In the same way as we signalled the importance of standards for the representation of interoperable corpora and their annotations, we will keep making the best use of the existing standardisation background for the representation of our various lexical resources. There again, the TEI guidelines play a central role, and we have recently participated in the “TEI Lex 0” initiative to provide a reference subset for the “Dictionary” chapter of the guidelines. We are also responsible, as project leader, of the edition of the new part 4 of the ISO standard 24613 (LMF, Lexical Markup Framework) [94] dedicated to the definition of the TEI serialisation of the LMF model (defined in ISO 24613 part 1 `Core model', 2 `Machine Readable Dictionaries' and 3 `Etymology'). We consider that contributing to standards allows us to stabilise our knowledge and transfer our competence.
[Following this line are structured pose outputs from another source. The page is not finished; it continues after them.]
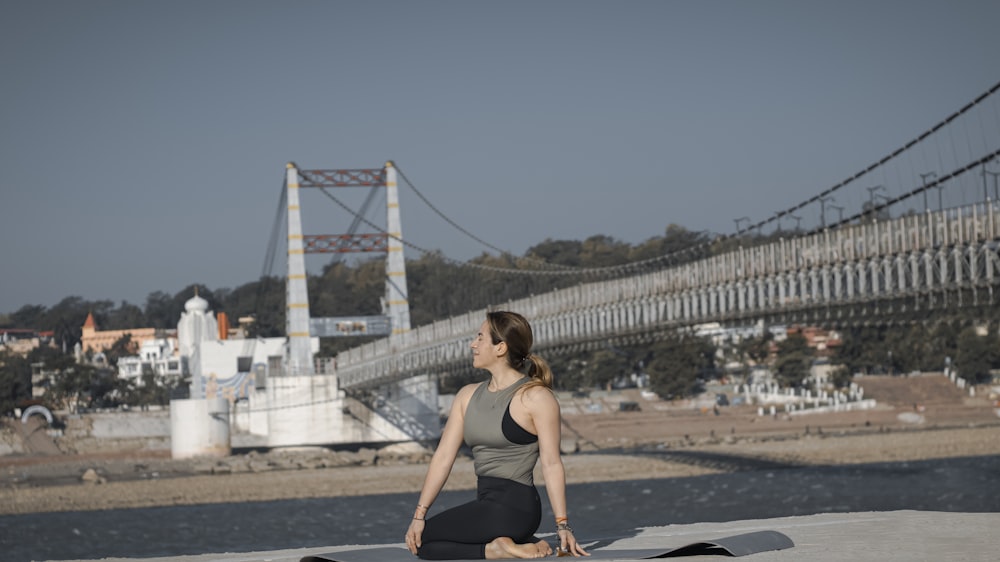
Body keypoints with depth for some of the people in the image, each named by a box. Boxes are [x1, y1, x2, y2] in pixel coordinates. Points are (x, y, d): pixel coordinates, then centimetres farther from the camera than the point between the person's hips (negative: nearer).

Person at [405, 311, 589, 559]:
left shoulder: (536, 397, -9)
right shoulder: (468, 396, 11)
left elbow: (551, 465, -11)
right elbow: (443, 457, 8)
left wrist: (563, 527, -14)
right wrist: (419, 514, 1)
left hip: (514, 507, -8)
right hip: (486, 504, 8)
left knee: (422, 539, -9)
Development of Annotated Corpora
Along with the creation of lexical resources, ALMAnaCH is also involved in the creation of corpora either fully manually annotated (gold standard) or automatically annotated with state-of-the-art pipeline processing chains (silver standard). Annotations will either be only morphosyntactic or will cover more complex linguistic levels (constituency and/or dependency syntax, deep syntax, maybe semantics). Former members of the ALPAGE project have a renowned experience in those aspects (see for instance [107], [93], [106], [88]) and will participate to the creation of valuable resources originating from the historical domain genre.
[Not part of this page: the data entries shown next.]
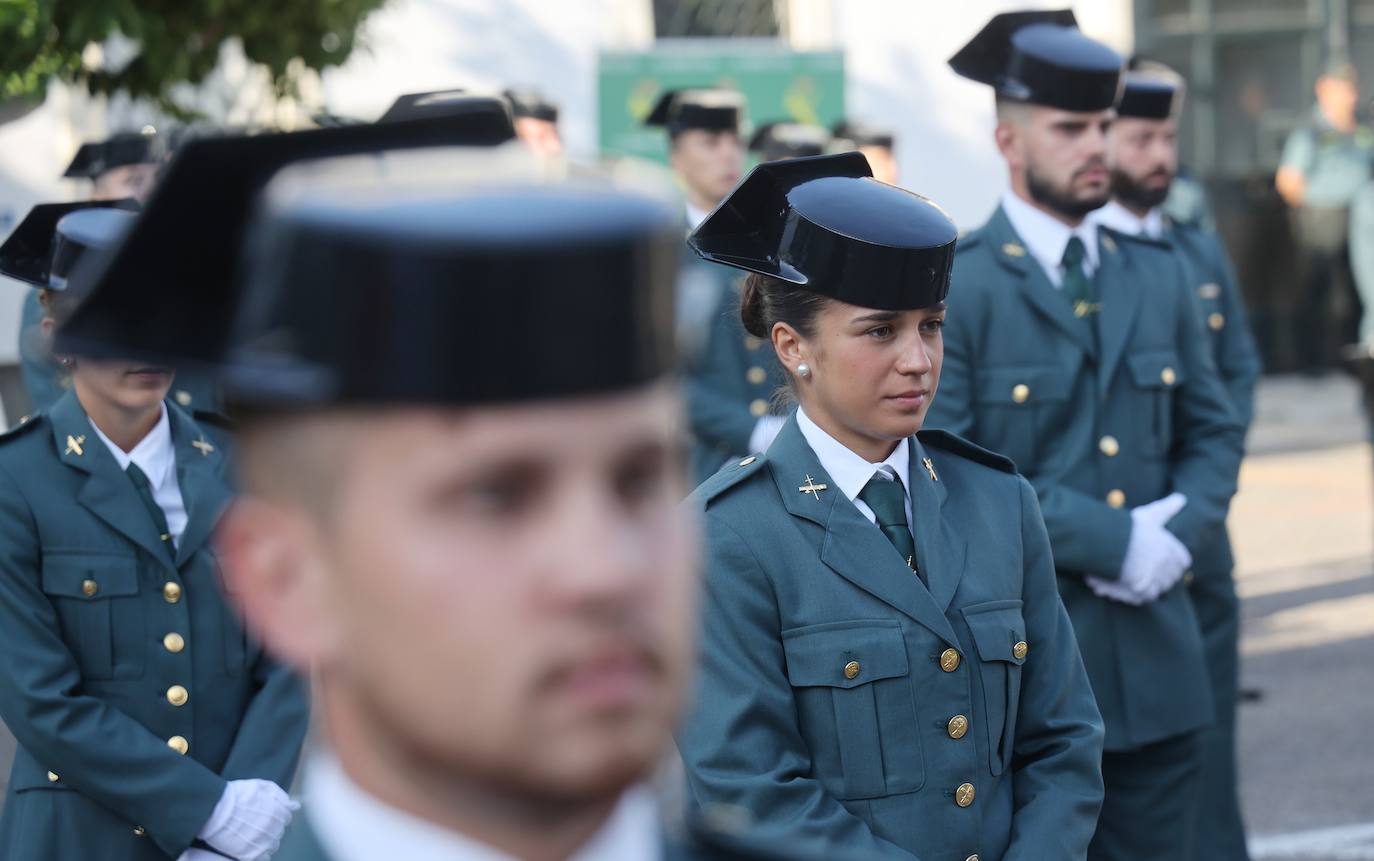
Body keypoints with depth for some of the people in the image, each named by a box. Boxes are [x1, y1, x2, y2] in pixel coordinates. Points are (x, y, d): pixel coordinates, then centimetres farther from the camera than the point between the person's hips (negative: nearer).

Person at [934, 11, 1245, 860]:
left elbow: (1215, 432, 16)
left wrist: (1180, 527, -6)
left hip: (1158, 662, 5)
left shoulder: (1161, 275, 11)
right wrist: (1112, 542, -16)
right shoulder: (955, 286, -9)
Under the auspices of the ANR Parsiti project, led by ALMAnaCH (PI: DS), we aim to explore the interaction of extra-linguistic context and speech acts. Exploiting extra-linguistics context highlights the benefits of expanding the scope of current NLP tools beyond unit boundaries. Such information can be of spatial and temporal nature, for instance. They have been shown to improve Entity Linking over social media streams [76]. In our case, we decided to focus on a closed world scenario in order to study context and speech acts interaction. To do so, we are developing a multimodal data set made of live sessions of a first person shooter video game (Alien vs. Predator) where we transcribed all human players interactions and face expressions streamlined with a log of all in-game events linked to the video recording of the game session, as well as the recording of the human players themselves. The in-games events are ontologically organised and enable the modelling of the extra-linguistics context with different levels of granularity. Recorded over many games sessions, we already transcribed over 2 hours of speech that will serve as a basis for exploratory work, needed for the prototyping of our context-enhanced NLP tools. In the next step of this line of work, we will focus on enriching this data set with linguistic annotations, with an emphasis on co-references resolutions and predicate argument structures. The midterm goal is to use that data set to validate a various range of approaches when facing multimodal data in a close-world environment.